◆ Work order:
Copy out the entries that follow exactly, leaving out the pictures.
━━━ Material for this exercise
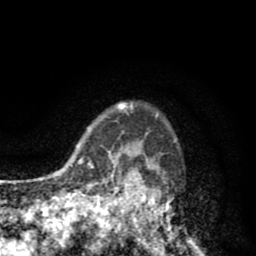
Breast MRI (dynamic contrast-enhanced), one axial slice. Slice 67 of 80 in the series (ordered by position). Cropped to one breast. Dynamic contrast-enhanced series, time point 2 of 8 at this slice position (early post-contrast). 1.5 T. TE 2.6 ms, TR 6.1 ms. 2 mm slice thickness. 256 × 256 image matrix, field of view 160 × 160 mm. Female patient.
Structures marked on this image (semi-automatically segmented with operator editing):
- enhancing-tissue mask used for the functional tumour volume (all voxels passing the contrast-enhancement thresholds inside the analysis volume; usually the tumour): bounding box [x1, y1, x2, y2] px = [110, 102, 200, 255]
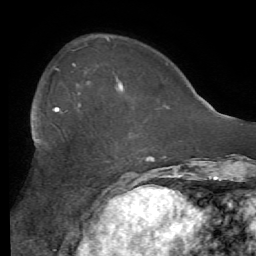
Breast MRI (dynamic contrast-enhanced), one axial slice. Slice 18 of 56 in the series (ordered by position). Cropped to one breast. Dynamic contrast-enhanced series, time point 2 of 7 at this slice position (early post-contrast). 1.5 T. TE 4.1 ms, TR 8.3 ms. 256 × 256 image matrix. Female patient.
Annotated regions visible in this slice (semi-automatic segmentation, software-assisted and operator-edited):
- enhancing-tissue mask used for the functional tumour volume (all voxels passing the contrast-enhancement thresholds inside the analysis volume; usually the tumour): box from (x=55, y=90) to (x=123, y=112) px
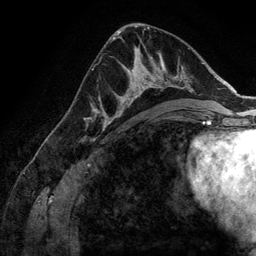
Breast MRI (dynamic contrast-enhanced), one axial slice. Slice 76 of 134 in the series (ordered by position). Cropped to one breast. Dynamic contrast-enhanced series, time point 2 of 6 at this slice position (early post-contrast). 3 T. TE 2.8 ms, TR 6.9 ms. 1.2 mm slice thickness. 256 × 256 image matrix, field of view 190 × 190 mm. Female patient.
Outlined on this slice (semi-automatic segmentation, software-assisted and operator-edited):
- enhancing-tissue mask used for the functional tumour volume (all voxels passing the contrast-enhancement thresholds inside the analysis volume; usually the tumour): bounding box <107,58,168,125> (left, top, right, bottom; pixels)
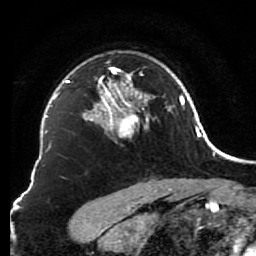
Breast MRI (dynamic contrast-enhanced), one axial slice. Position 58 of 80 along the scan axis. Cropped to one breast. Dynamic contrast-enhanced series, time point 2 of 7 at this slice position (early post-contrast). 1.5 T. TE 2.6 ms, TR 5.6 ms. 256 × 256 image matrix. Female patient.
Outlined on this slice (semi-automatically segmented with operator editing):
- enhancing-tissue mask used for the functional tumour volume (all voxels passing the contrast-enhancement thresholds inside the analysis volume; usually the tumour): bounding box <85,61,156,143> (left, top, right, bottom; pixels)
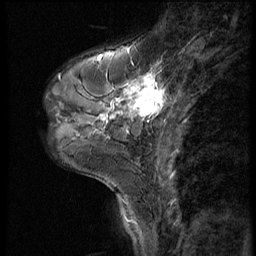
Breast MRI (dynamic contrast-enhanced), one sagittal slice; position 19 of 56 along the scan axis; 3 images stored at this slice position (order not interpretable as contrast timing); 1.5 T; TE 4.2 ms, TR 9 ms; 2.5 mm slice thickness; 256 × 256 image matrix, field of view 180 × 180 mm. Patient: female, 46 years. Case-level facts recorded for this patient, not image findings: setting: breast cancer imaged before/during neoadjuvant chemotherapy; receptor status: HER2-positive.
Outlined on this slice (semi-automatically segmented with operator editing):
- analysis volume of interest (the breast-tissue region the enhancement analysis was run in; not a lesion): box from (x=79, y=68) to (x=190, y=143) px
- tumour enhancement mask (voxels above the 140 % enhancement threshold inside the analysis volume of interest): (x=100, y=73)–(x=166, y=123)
━━━━━━
◆ Task response:
Breast MRI (dynamic contrast-enhanced), one axial slice. Slice 67 of 80 in the series (ordered by position). Cropped to one breast. Dynamic contrast-enhanced series, time point 2 of 8 at this slice position (early post-contrast). 1.5 T. TE 2.6 ms, TR 6.1 ms. 2 mm slice thickness. 256 × 256 image matrix, field of view 160 × 160 mm. Female patient.
Structures marked on this image (semi-automatically segmented with operator editing):
- enhancing-tissue mask used for the functional tumour volume (all voxels passing the contrast-enhancement thresholds inside the analysis volume; usually the tumour): bounding box [x1, y1, x2, y2] px = [110, 102, 200, 255]
Breast MRI (dynamic contrast-enhanced), one axial slice. Slice 18 of 56 in the series (ordered by position). Cropped to one breast. Dynamic contrast-enhanced series, time point 2 of 7 at this slice position (early post-contrast). 1.5 T. TE 4.1 ms, TR 8.3 ms. 256 × 256 image matrix. Female patient.
Annotated regions visible in this slice (semi-automatic segmentation, software-assisted and operator-edited):
- enhancing-tissue mask used for the functional tumour volume (all voxels passing the contrast-enhancement thresholds inside the analysis volume; usually the tumour): box from (x=55, y=90) to (x=123, y=112) px
Breast MRI (dynamic contrast-enhanced), one axial slice. Slice 76 of 134 in the series (ordered by position). Cropped to one breast. Dynamic contrast-enhanced series, time point 2 of 6 at this slice position (early post-contrast). 3 T. TE 2.8 ms, TR 6.9 ms. 1.2 mm slice thickness. 256 × 256 image matrix, field of view 190 × 190 mm. Female patient.
Outlined on this slice (semi-automatic segmentation, software-assisted and operator-edited):
- enhancing-tissue mask used for the functional tumour volume (all voxels passing the contrast-enhancement thresholds inside the analysis volume; usually the tumour): bounding box <107,58,168,125> (left, top, right, bottom; pixels)
Breast MRI (dynamic contrast-enhanced), one axial slice. Position 58 of 80 along the scan axis. Cropped to one breast. Dynamic contrast-enhanced series, time point 2 of 7 at this slice position (early post-contrast). 1.5 T. TE 2.6 ms, TR 5.6 ms. 256 × 256 image matrix. Female patient.
Outlined on this slice (semi-automatically segmented with operator editing):
- enhancing-tissue mask used for the functional tumour volume (all voxels passing the contrast-enhancement thresholds inside the analysis volume; usually the tumour): bounding box <85,61,156,143> (left, top, right, bottom; pixels)
Breast MRI (dynamic contrast-enhanced), one sagittal slice; position 19 of 56 along the scan axis; 3 images stored at this slice position (order not interpretable as contrast timing); 1.5 T; TE 4.2 ms, TR 9 ms; 2.5 mm slice thickness; 256 × 256 image matrix, field of view 180 × 180 mm. Patient: female, 46 years. Case-level facts recorded for this patient, not image findings: setting: breast cancer imaged before/during neoadjuvant chemotherapy; receptor status: HER2-positive.
Outlined on this slice (semi-automatically segmented with operator editing):
- analysis volume of interest (the breast-tissue region the enhancement analysis was run in; not a lesion): box from (x=79, y=68) to (x=190, y=143) px
- tumour enhancement mask (voxels above the 140 % enhancement threshold inside the analysis volume of interest): (x=100, y=73)–(x=166, y=123)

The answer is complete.